The C++ executable will be automatically detected and used when available. If the executable is not built, the tool will use the pure Python implementation (slower but fully functional).

Parameters

Argument	Type	Default	Description
`--num-records`	int	1000	Number of JSON records to generate
`--num-fields`	int	10	Number of top-level fields per record
`--sparsity`	float	0.0	Sparsity ratio (0.0 to 1.0).
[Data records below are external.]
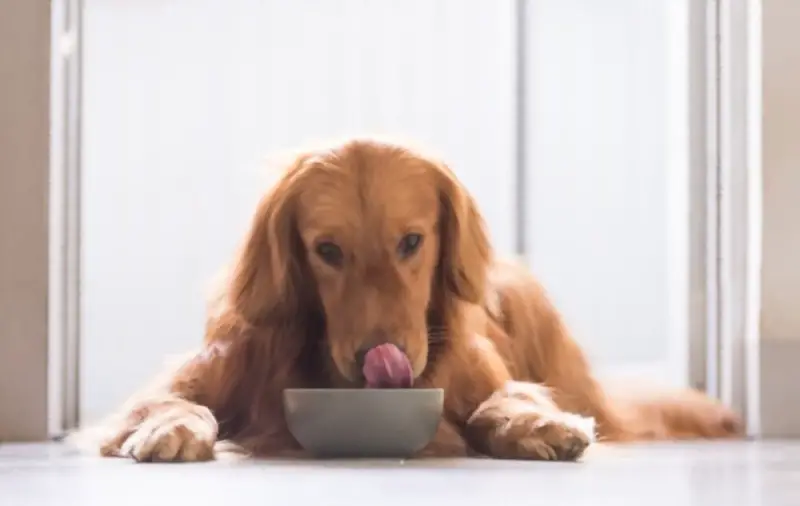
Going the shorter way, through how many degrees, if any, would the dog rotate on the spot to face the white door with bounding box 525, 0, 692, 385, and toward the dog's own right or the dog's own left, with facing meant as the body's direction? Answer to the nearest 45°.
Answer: approximately 135° to the dog's own left

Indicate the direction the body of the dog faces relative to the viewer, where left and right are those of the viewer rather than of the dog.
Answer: facing the viewer

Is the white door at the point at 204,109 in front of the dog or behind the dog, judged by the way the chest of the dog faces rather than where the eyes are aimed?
behind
Fields are randomly omitted based on this ratio
`--max-depth`	int	4	Maximum nesting depth for nested objects
`--nest-probability`	float	0.2	Probability of creating nested objects (0.0 to 1.0)
`--field-types`	string	`string,int,bool`	Comma-separated list of field types: string, int, bool, datetime, array, object
`--high-cardinality-fields`	int	0	Number of fields with high cardinality (unique values)
`--low-cardinality-fields`	int	0	Number of fields with low cardinality (limited value sets)
`--seed`	int	None	Random seed for reproducible data generation
`--output`	string	None	Output file path (default: stdout)
`--pretty`	flag	False	Pretty-print JSON
`--gen-query-type`	string	None	Generate queries: filter, aggregation, or select
`--gen-query-num`	int	10	Number of queries to generate (default: 10)
`--gen-query-output`	string	None	Output file for queries (default: stdout)
`--gen-query-table`	string	json_test_table	Table name in generated queries
`--gen-query-column`	string	json_data	JSON column name in generated queries

Example

bash

./json_generator \
  --num-records 1000 \
  --num-fields 50 \
  --sparsity 0.3 \
  --max-depth 5 \
  --nest-probability 0.2 \
  --field-types string,int,bool,datetime,array,object \
  --high-cardinality-fields 10 \
  --low-cardinality-fields 15 \
  --seed 42 \
  --output data.jsonl

This generates 1000 JSONL records with 50 fields per record, where the first 10 fields have high cardinality, the next 15 fields have low cardinality, 30% of fields are randomly omitted, and nested objects can be up to 5 levels deep.

Query Generation

Generate SQL queries for testing JSON data:

bash

# Generate filter queries (with WHERE conditions based on actual data values)
./json_generator \
  --num-records 1000 \
  --num-fields 20 \
  --high-cardinality-fields 5 \
  --low-cardinality-fields 10 \
  --gen-query-type filter \
  --gen-query-num 20 \
  --gen-query-output queries_filter.sql

# Generate aggregation queries (GROUP BY, COUNT, AVG, etc.)
./json_generator \
  --num-records 1000 \
  --gen-query-type aggregation \
  --gen-query-num 10 \
  --gen-query-output queries_agg.sql

# Generate select queries (field projections)
./json_generator \
  --num-records 1000 \
  --gen-query-type select \
  --gen-query-num 15 \
  --gen-query-output queries_select.sql

Query Types:

filter: Generates WHERE conditions using actual data values to ensure queries return results
aggregation: Generates GROUP BY queries with COUNT, AVG, SUM, MAX, MIN aggregations
select: Generates SELECT queries with field projections

Note: Filter queries analyze sample data to use actual values, ensuring query effectiveness.

Testing with StarRocks

Use the automated test script to perform a complete test workflow:

bash

# Basic usage with default settings (127.0.0.1:9030, user: root, no password)
./test_starrocks_json.sh

# Custom StarRocks connection
SR_HOST=192.168.1.100 SR_PASSWORD=mypass ./test_starrocks_json.sh

# Custom data generation parameters
NUM_RECORDS=50000 NUM_FIELDS=50 SPARSITY=0.3 ./test_starrocks_json.sh

# Keep generated data file after test
./test_starrocks_json.sh --keep-data

# Show help
./test_starrocks_json.sh --help

The test script will:

Create database and table in StarRocks
Generate JSON test data using the generator
Import data via Stream Load
Run query tests to verify functionality

Configuration

Configure StarRocks connection via environment variables:

SR_HOST - StarRocks FE host (default: 127.0.0.1)
SR_QUERY_PORT - Query port (default: 9030)
SR_HTTP_PORT - HTTP port (default: 8030)
SR_USER - Username (default: root)
SR_PASSWORD - Password (default: empty)
SR_DATABASE - Database name (default: json_test_db)
SR_TABLE - Table name (default: json_test_table)

Data generation parameters can also be customized via environment variables (see --help for details).